“Food security remains a persistent global challenge. Inequality means that food insecurity is disproportionately experienced. Despite positive shifts in the state of food security at a global
scale, recent reports from the Food and Agricultural Organisation suggest that in Africa the total number of undernourished people continues to increase. The paper argues that there is a certain “stuckness” is food security responses. The mutually converging transitions of the urban
transition, food regime shifts and the nutrition transition demand different ways of understanding the food system, food security and the components thereof, including value chains. The paper reviews efforts designed to respond to these mutually reinforcing challenges
but argues that generalisations are problematic.
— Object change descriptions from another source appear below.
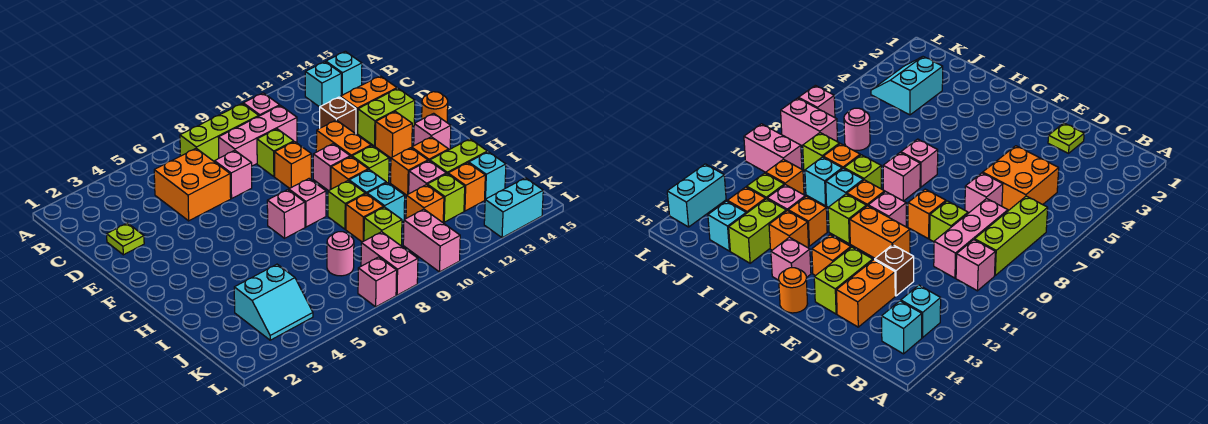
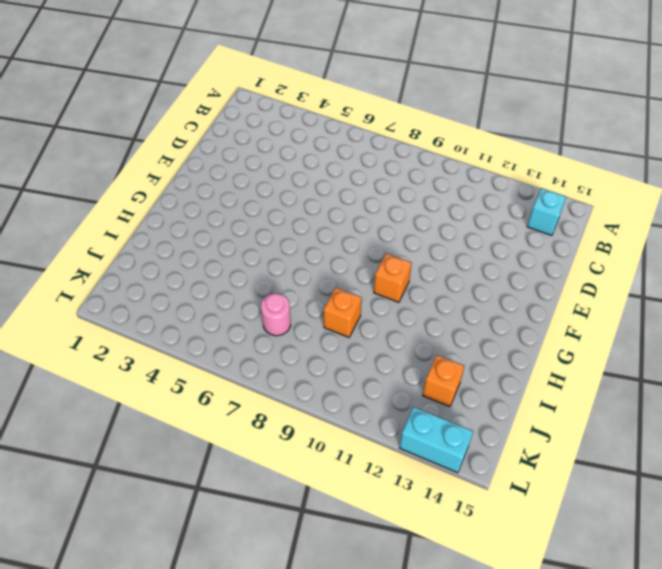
none -> lime 1x3 brick [180,104,259,162]
none -> pink 1x1 brick [243,93,280,116]
none -> cyan 1x1 brick [305,62,342,107]
none -> orange 2x2 brick [154,148,231,221]

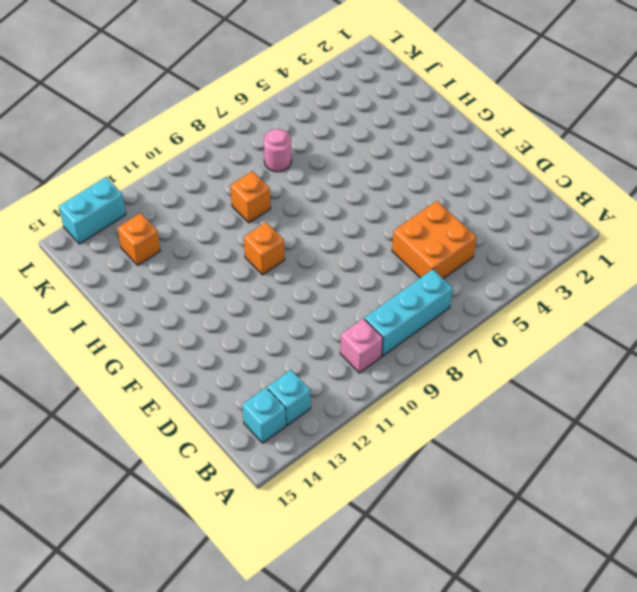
cyan 1x3 brick [365,269,452,356] -> lime 1x3 brick [180,104,259,162]
none -> pink 1x3 brick [218,106,297,166]
none -> lime 1x1 plate [107,223,144,255]
none -> pink 1x1 brick [215,150,252,199]
none -> lime 1x1 brick [257,129,294,177]

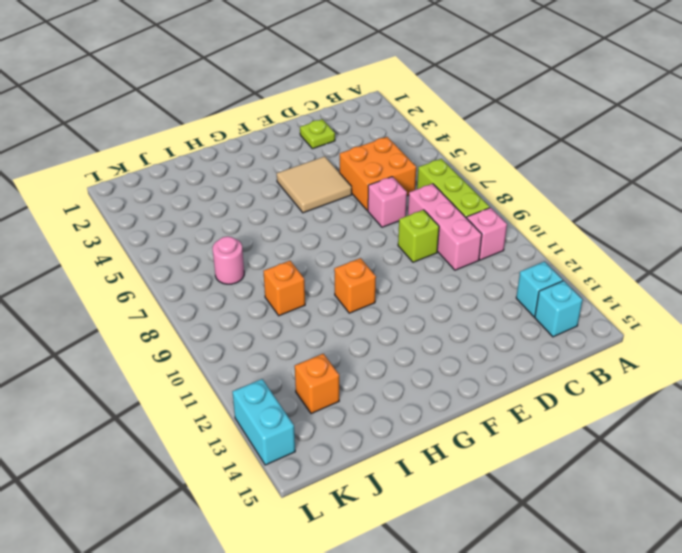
tan 2x2 tile [277,156,352,213] -> none
none -> brown 1x1 brick [320,97,356,134]
none -> orange 1x2 brick [340,76,397,133]
none -> orange 1x1 brick [275,142,311,188]
none -> orange 1x2 brick [316,120,371,157]

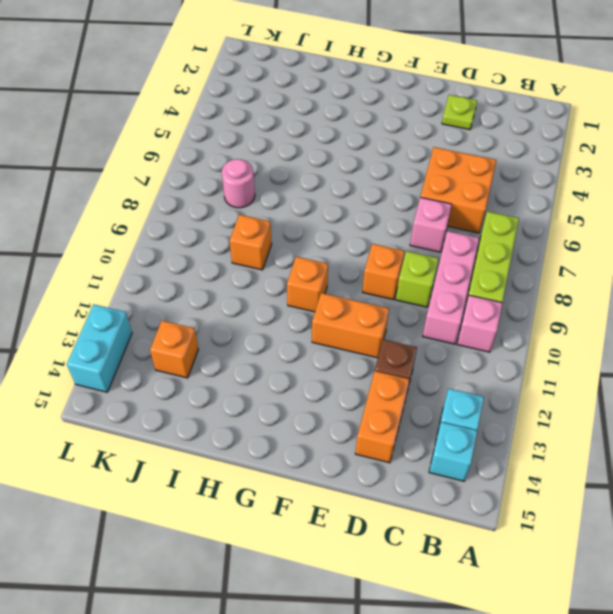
none -> lime 1x2 brick [358,88,415,146]
none -> pink 1x1 brick [313,144,350,191]
none -> orange 1x1 brick [375,111,412,158]
none -> orange 1x1 round brick [422,92,448,122]

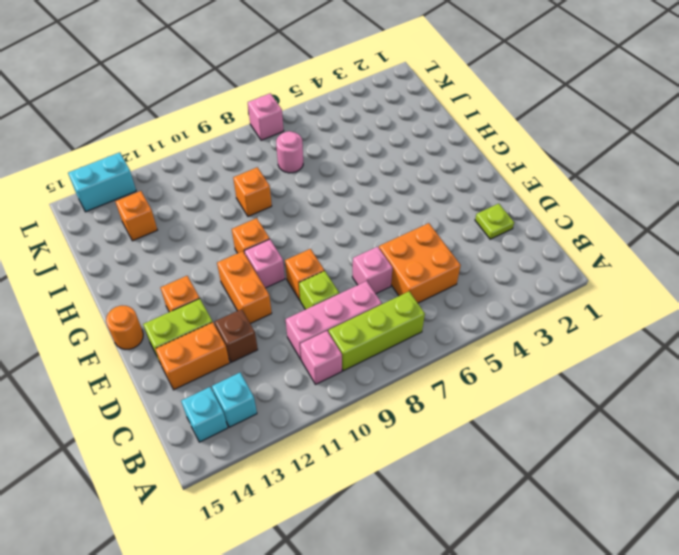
none -> pink 1x1 brick [267,190,305,238]
none -> pink 1x1 brick [289,179,326,227]
none -> lime 1x1 brick [352,146,389,183]
none -> pink 1x1 brick [414,113,451,150]

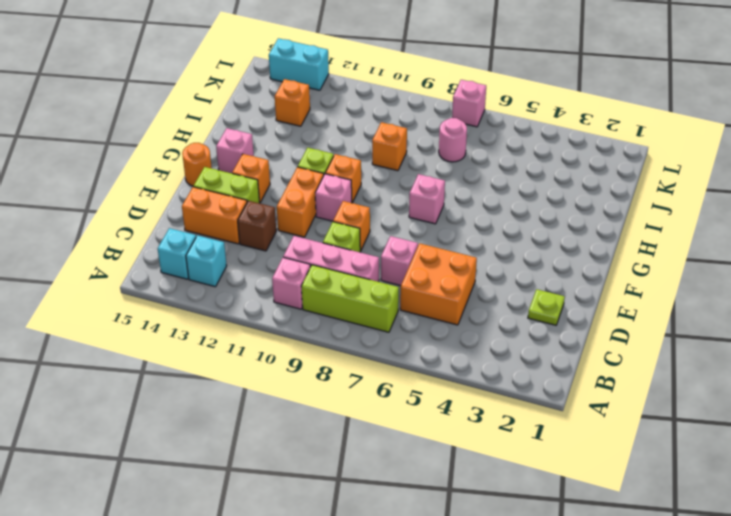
none -> pink 1x1 brick [289,179,326,227]
none -> lime 1x1 brick [328,181,365,229]
none -> cyan 1x1 brick [349,170,386,194]
none -> orange 1x1 brick [391,148,428,195]

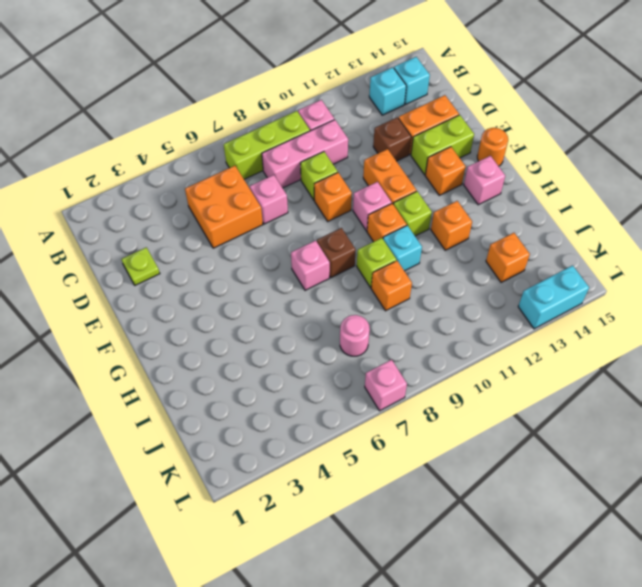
brown 1x1 brick [317,228,356,278] -> pink 1x1 brick [289,179,326,227]
none -> orange 1x1 brick [412,137,449,161]
none -> cyan 1x1 brick [367,183,405,222]
none -> pink 1x1 brick [409,161,446,194]
none -> lime 1x2 brick [430,139,487,174]

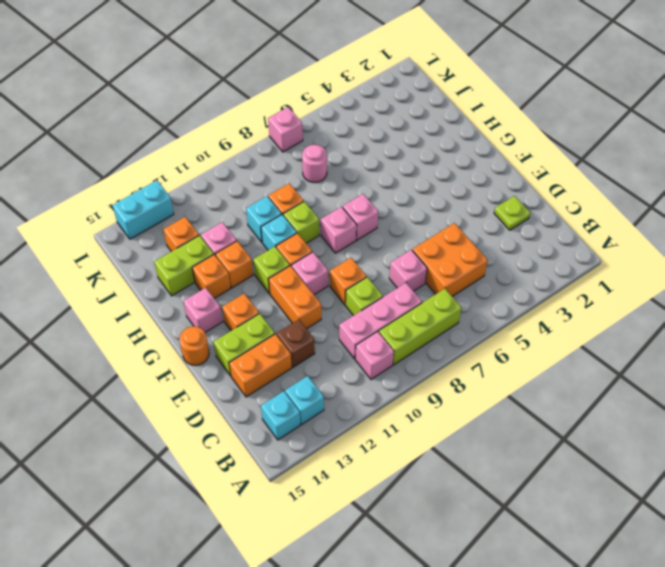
none -> cyan 2x2 slope [234,264,313,340]
none -> lime 1x1 brick [364,207,402,246]
none -> orange 1x1 brick [406,185,444,222]
none -> lime 1x1 brick [427,174,465,222]

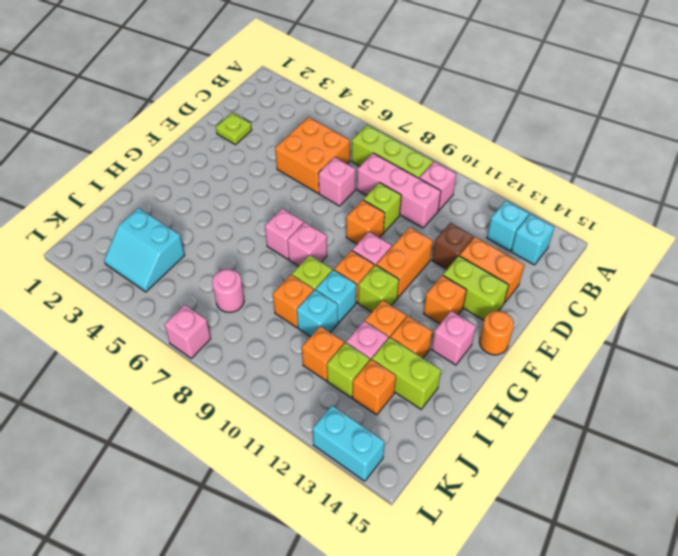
none -> lime 1x1 brick [364,207,402,246]
none -> cyan 1x1 brick [469,152,506,200]
none -> pink 1x2 brick [361,232,418,295]
none -> pink 1x2 brick [403,209,460,272]

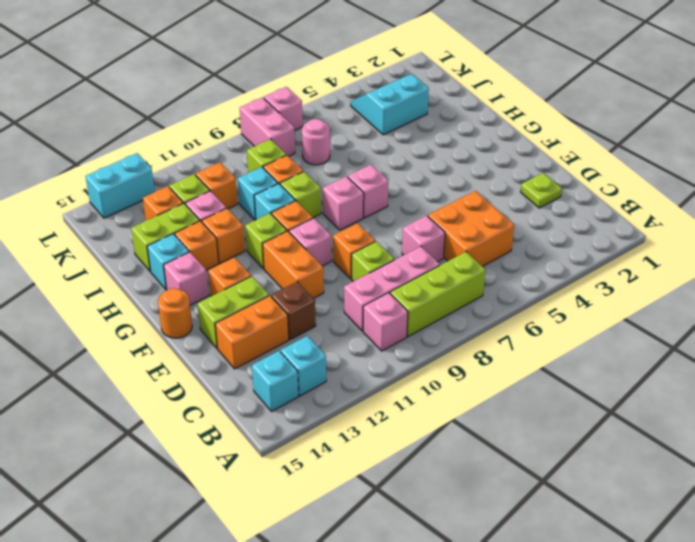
cyan 1x1 brick [147,234,189,290] -> cyan 1x1 brick moved to [469,152,506,200]
none -> pink 1x2 brick [403,209,460,272]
Borrowing concepts from the North are equally problematic. Using the concept of Alternative Food Networks (AFNs), the paper interrogates
these networks and asks how such alternative networks manifest in the context of food insecurity in South African cities. AFNs evident in Northern cities and regions are generally
privileged and present a perspective of the food system that prioritises sustainability and a deep green and often local ethic, embodying aspirations of food system change. In Southern cities,
food system engagement is less about engagement for change, but rather, engagement to enable food access. Traditional value chain parlance sees a value chain extending from producer to
consumer. The food access value chain present within poor urban communities in South Africa reflects more than just financial transactions. Transactions of reciprocity and social exchange
are embedded within food security strategies, and are often informed by the enactment of agency. Using the term “the food access continuum” this paper calls for a far more expansive view of food access strategies and networks. Understanding these networks is essential to effective food and nutrition security policy and programming.”